Le ministère des Armées prêt à enrôler des auteurs SF | Livres Hebdo

Par Vincy Thomas, le 16.07.2019 à 15h31 (mis à jour le 16.07.2019 à 16h00) Innovation

Le ministère des Armées prêt à enrôler des auteurs SF

Pour imaginer des hypothèses stratégiques qui bouleverseraient les scénarios de menaces déjà établis, le ministère des Armées veut composer une cellule où auteurs de science-fiction et futurologues sont invités à participer.

Page 22 d'un document a priori très étranger du secteur du livre, Florence Parly, ministre des Armées, invite des futurologues et des auteurs de science-fiction pour "imaginer au-delà", afin de nourir les scénarios futurs, d'innover et de transformer la culture du ministère.

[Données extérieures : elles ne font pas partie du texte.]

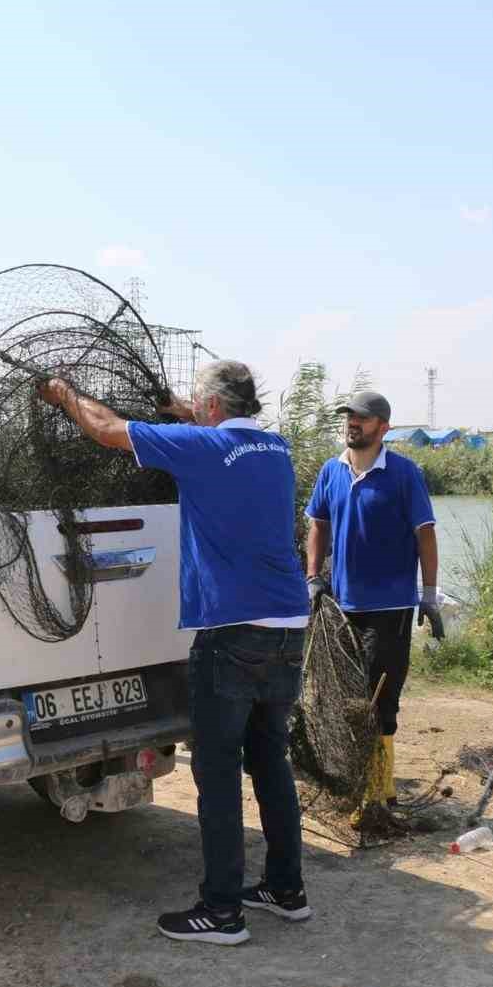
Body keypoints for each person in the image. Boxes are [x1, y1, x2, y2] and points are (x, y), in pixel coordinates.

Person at [37, 359, 310, 946]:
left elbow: (107, 429)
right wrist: (187, 413)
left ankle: (222, 911)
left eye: (196, 403)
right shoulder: (275, 447)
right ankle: (287, 890)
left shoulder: (200, 449)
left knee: (216, 773)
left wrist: (65, 397)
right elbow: (218, 431)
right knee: (270, 761)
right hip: (289, 624)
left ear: (211, 409)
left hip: (232, 632)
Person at [304, 390, 441, 813]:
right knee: (345, 699)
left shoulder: (403, 473)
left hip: (390, 609)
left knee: (382, 701)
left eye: (361, 418)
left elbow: (426, 534)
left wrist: (430, 594)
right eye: (349, 417)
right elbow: (318, 524)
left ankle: (380, 792)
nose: (352, 424)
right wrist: (313, 577)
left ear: (383, 426)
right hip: (341, 609)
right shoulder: (332, 470)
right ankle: (354, 782)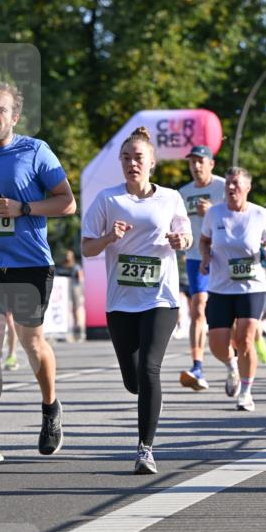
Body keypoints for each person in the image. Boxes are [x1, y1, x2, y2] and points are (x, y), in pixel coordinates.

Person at [0, 81, 76, 467]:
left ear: (15, 117)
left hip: (29, 263)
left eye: (1, 110)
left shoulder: (36, 151)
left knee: (32, 344)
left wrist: (24, 209)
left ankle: (50, 406)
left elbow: (67, 203)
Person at [82, 126, 192, 474]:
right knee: (134, 380)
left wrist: (180, 241)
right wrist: (107, 238)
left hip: (161, 297)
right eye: (126, 158)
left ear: (152, 163)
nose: (132, 163)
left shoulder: (171, 197)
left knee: (149, 368)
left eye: (138, 158)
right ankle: (143, 395)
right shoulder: (108, 200)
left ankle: (145, 449)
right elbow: (86, 248)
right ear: (120, 162)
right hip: (121, 302)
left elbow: (186, 235)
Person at [199, 166, 266, 413]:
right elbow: (204, 240)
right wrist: (204, 258)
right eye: (228, 184)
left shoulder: (259, 214)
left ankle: (246, 392)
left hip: (251, 285)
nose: (231, 188)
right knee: (216, 344)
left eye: (236, 184)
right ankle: (232, 366)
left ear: (247, 187)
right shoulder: (214, 214)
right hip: (221, 286)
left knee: (245, 339)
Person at [177, 145, 226, 391]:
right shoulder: (182, 193)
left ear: (211, 164)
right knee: (198, 309)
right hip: (196, 257)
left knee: (232, 317)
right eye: (192, 162)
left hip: (225, 256)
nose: (196, 167)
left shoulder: (224, 187)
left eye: (200, 162)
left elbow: (241, 219)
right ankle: (197, 366)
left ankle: (242, 351)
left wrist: (214, 213)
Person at [56, 249, 86, 341]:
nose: (67, 257)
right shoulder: (61, 267)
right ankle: (69, 331)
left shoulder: (76, 267)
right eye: (66, 256)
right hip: (64, 291)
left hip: (75, 289)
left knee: (76, 309)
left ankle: (79, 329)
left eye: (69, 255)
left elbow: (81, 279)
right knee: (67, 310)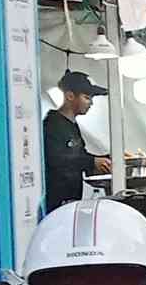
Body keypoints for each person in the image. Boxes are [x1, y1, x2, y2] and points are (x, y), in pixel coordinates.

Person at [43, 70, 111, 211]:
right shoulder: (52, 125)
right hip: (56, 201)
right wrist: (93, 162)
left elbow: (80, 155)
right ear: (70, 96)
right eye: (87, 97)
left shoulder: (71, 125)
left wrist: (108, 158)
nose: (91, 103)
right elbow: (57, 159)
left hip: (71, 200)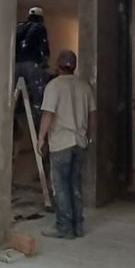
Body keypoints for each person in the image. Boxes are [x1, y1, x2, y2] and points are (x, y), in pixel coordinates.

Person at [38, 50, 94, 239]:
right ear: (75, 66)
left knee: (60, 186)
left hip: (61, 143)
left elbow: (48, 114)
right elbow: (93, 115)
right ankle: (78, 225)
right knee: (75, 185)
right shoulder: (84, 87)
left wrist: (41, 138)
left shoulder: (54, 86)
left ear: (57, 64)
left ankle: (64, 227)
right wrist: (89, 136)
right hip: (80, 143)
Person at [14, 6, 51, 115]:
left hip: (17, 65)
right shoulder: (39, 27)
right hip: (31, 64)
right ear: (40, 18)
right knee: (37, 93)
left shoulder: (19, 27)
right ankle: (37, 115)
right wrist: (45, 61)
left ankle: (15, 115)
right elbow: (43, 46)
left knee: (15, 94)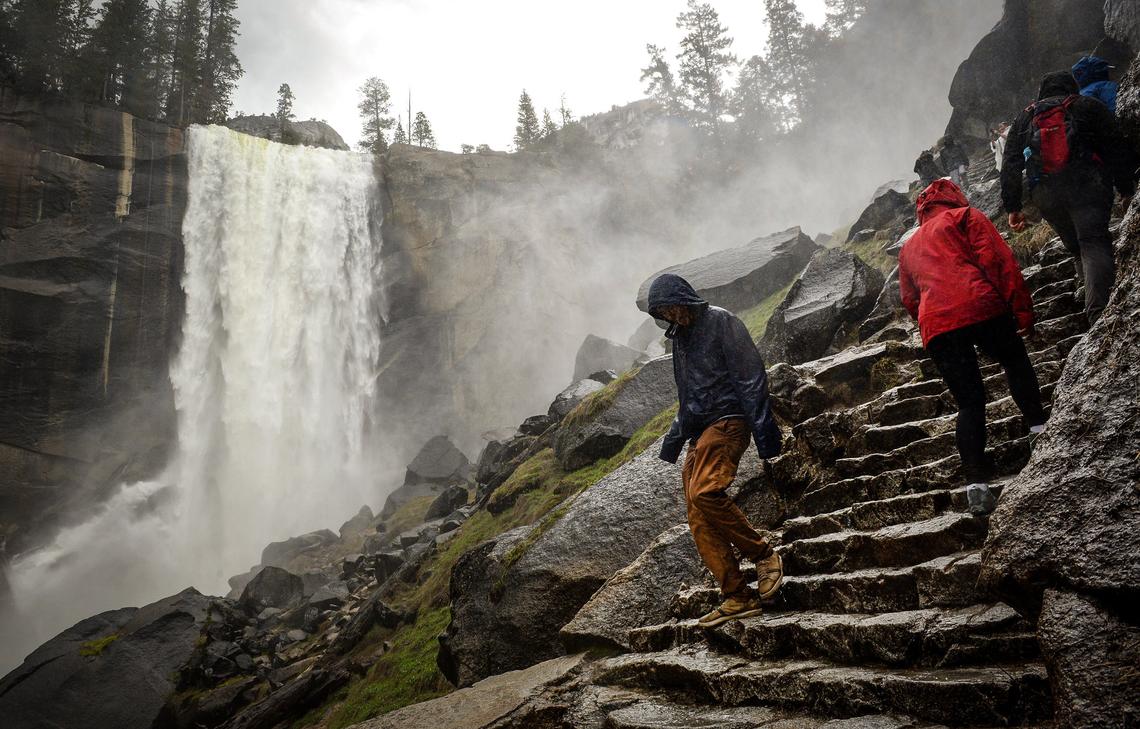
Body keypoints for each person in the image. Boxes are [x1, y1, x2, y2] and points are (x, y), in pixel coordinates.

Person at [899, 179, 1047, 515]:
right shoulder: (966, 217)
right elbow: (999, 262)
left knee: (969, 402)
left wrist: (930, 323)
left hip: (937, 325)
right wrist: (1023, 311)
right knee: (1015, 361)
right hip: (981, 306)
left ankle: (976, 486)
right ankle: (1038, 429)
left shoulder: (908, 246)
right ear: (953, 197)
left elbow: (909, 298)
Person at [647, 273, 783, 627]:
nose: (672, 315)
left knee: (706, 491)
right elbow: (688, 396)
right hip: (700, 433)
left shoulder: (722, 321)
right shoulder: (679, 339)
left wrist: (766, 436)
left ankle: (764, 555)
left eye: (673, 306)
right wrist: (674, 442)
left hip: (728, 421)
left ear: (685, 298)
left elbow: (751, 378)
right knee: (698, 518)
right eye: (664, 312)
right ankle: (737, 595)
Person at [1002, 71, 1135, 324]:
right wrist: (1126, 188)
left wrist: (1013, 206)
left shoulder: (1025, 117)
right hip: (1087, 184)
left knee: (1075, 247)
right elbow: (1115, 145)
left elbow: (1010, 162)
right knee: (1093, 242)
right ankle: (1099, 314)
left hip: (1046, 194)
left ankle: (1090, 299)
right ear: (1071, 87)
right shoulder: (1085, 106)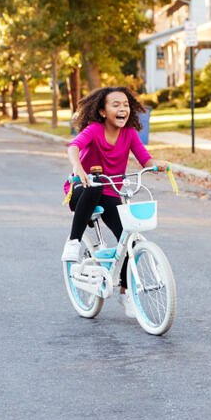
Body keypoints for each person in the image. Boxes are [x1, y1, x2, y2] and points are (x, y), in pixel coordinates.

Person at [61, 86, 168, 317]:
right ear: (102, 111)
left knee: (128, 236)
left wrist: (156, 165)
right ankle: (73, 241)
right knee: (95, 182)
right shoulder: (94, 129)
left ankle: (125, 291)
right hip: (82, 189)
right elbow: (73, 146)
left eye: (126, 105)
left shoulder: (129, 134)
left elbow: (144, 159)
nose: (123, 109)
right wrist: (78, 167)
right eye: (116, 105)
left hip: (109, 193)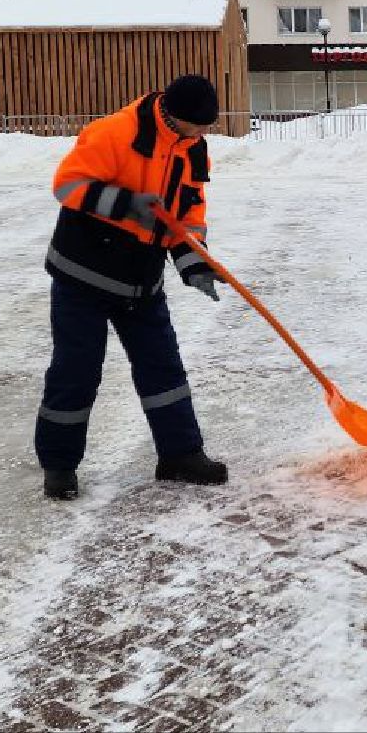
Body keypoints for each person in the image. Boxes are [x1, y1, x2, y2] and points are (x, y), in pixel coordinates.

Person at [36, 74, 229, 500]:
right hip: (83, 275)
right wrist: (126, 206)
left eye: (205, 128)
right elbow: (67, 184)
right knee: (76, 371)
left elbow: (187, 214)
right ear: (172, 115)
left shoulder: (192, 147)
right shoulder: (114, 132)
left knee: (164, 367)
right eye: (195, 126)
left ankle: (180, 455)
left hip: (142, 280)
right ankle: (59, 466)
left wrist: (194, 262)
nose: (200, 135)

"Imaginer au-delà, document d'orientation de l'innovation de défense 2019-2025", publié le 10 juillet, fixe "les objectifs essentiels et  les principaux enjeux du ministère des Armées en matière d’innovation, et ce, quel que soit son champ d’application : capacitaire, soutien, santé, administratif… Il précise les leviers de transformation à mettre en œuvre ainsi que les défis d’agilité et d’audace qu’il convient de relever."

Dans ce cadre, le ministère veut créer une "red team" (le document est envahit d'expressions anglaises) de futurologues et d'auteurs de science-fiction, "soit une cellule de 4 à 5 personnes, chargée de proposer des scénarios de disruption. L’objectif est d’orienter les efforts d’innovation en imaginant et en réfléchissant à des solutions permettant de se doter de capacités disruptives ou de s’en prémunir." Précisant: "Cette cellule sera mise en place par l’Agence Innovation Défense et la DGRIS, et sera composée de prospectivistes et auteurs de science-fiction."

Disruption

"Le travail de cette cellule sera d’échafauder des hypothèses stratégiques valides, c'est-à-dire de nature à bouleverser les plans capacitaires" explique le document.

La cellule devra fournir des éléments de prospective disruptive qui peuvent aider à réfléchir aux conséquences stratégiques de l’arrivée de «
technologies disruptives » et les usages asymétriques possibles des technologies (Intelligence Artificielle) par des éléments malveillants étatiques ou non étatiques qui arrivent à maturité, notamment hors défense (et hors cyber).

"Si l’existence de la « Red team » est publique, ses travaux seront en revanche confidentiels, compte tenu de leur sensibilité et pour se prémunir d’inspirer de potentiels adversaires" sachant que leurs notes de synthèse seront destinées aux différentes armées, directions et services, et comporteront des scenarii de menaces, et des préconisations en vue de fournir une aide à la décision.